Motivated by love

Motivated by love for human beings in need

Motivated by love for human beings in need

Motivated by love for human beings in need, the early Christians went everywhere preaching the Word of God, because nothing has such a humanizing influence as the gospel. Later they founded schools, hospitals, and refuges for the outcast. Later still they abolished the slave trade and freed the slaves, and they improved the conditions of works in mills and mines, and of prisoners in jails. They protected children from commercial exploitation in the factories of the West and from ritual prostitution in the temples of the East.

Today they bring leprosy sufferers both the compassion of Jesus and modern methods of reconstructive surgery and rehabilitation. They care for the blind and the deaf, the orphaned and the widowed, the sick and the dying. They get alongside junkies, and stay alongside them during the traumatic period of withdrawal. They set themselves against racism and political oppression. They get involved in the inner city, the slums and the ghettoes, and raise their protest against the inhuman conditions in which many are doomed to live. They seek in whatever way they can to express their solidarity with the poor and the hungry, the deprived and the disadvantaged.
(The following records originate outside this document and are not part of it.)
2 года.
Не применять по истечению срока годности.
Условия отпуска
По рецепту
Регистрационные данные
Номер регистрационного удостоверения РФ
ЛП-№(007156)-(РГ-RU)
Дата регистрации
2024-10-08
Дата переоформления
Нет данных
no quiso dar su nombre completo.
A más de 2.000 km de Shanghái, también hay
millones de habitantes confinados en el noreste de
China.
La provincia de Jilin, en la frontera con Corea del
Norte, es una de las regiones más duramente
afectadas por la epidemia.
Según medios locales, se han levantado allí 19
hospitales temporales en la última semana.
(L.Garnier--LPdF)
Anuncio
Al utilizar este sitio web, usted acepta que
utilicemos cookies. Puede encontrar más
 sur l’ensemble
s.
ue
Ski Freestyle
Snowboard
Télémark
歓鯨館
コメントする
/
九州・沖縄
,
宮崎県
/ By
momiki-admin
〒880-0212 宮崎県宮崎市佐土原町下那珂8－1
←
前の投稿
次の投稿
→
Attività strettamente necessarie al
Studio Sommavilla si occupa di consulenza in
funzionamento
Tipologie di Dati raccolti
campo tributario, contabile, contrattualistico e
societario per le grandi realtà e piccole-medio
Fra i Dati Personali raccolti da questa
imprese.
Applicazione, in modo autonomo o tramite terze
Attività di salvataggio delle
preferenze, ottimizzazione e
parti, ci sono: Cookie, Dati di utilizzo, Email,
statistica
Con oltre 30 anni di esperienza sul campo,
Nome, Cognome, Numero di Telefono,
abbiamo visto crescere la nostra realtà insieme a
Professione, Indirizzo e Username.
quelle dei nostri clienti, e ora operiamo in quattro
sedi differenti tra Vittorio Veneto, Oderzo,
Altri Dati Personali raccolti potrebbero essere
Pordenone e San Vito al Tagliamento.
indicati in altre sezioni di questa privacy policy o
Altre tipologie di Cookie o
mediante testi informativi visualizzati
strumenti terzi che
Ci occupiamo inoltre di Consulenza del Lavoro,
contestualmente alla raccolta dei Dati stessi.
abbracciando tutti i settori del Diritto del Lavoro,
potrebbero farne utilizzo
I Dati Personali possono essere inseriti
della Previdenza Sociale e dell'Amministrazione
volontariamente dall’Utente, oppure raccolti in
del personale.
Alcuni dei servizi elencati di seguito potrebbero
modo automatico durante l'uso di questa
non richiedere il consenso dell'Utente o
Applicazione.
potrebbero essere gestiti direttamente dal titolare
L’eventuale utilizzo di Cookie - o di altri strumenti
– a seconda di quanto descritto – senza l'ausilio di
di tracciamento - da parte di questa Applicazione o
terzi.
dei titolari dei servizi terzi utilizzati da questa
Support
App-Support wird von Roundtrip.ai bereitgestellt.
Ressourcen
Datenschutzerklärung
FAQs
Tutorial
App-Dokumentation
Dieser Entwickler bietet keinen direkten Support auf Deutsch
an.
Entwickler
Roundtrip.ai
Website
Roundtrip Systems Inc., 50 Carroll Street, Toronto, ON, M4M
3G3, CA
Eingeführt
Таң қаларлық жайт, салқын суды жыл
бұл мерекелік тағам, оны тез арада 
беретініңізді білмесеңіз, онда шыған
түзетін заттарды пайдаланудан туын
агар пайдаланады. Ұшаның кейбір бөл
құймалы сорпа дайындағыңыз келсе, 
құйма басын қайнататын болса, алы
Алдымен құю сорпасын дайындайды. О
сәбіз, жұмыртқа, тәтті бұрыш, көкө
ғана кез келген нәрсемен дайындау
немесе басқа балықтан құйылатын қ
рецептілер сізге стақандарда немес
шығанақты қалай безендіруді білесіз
I am not claiming that all Christians at all times have given their lives in such service. But a sufficiently large number have done so to make their record noteworthy.

Why have they done this?

Because of the Christian doctrine of man, male and female, all made in the image of God, though all also fallen.

Because people matter.

Because every man, woman and child has intrinsic, inalienable value as a human being.

Once we see this, we shall both set ourselves to liberate people from everything dehumanizing and count it a privilege to serve them, to do everything in our power to make human life more human.

Stott, J. (1984, p. 24). New Issues Facing Christians Today. London: Marshall Pickering.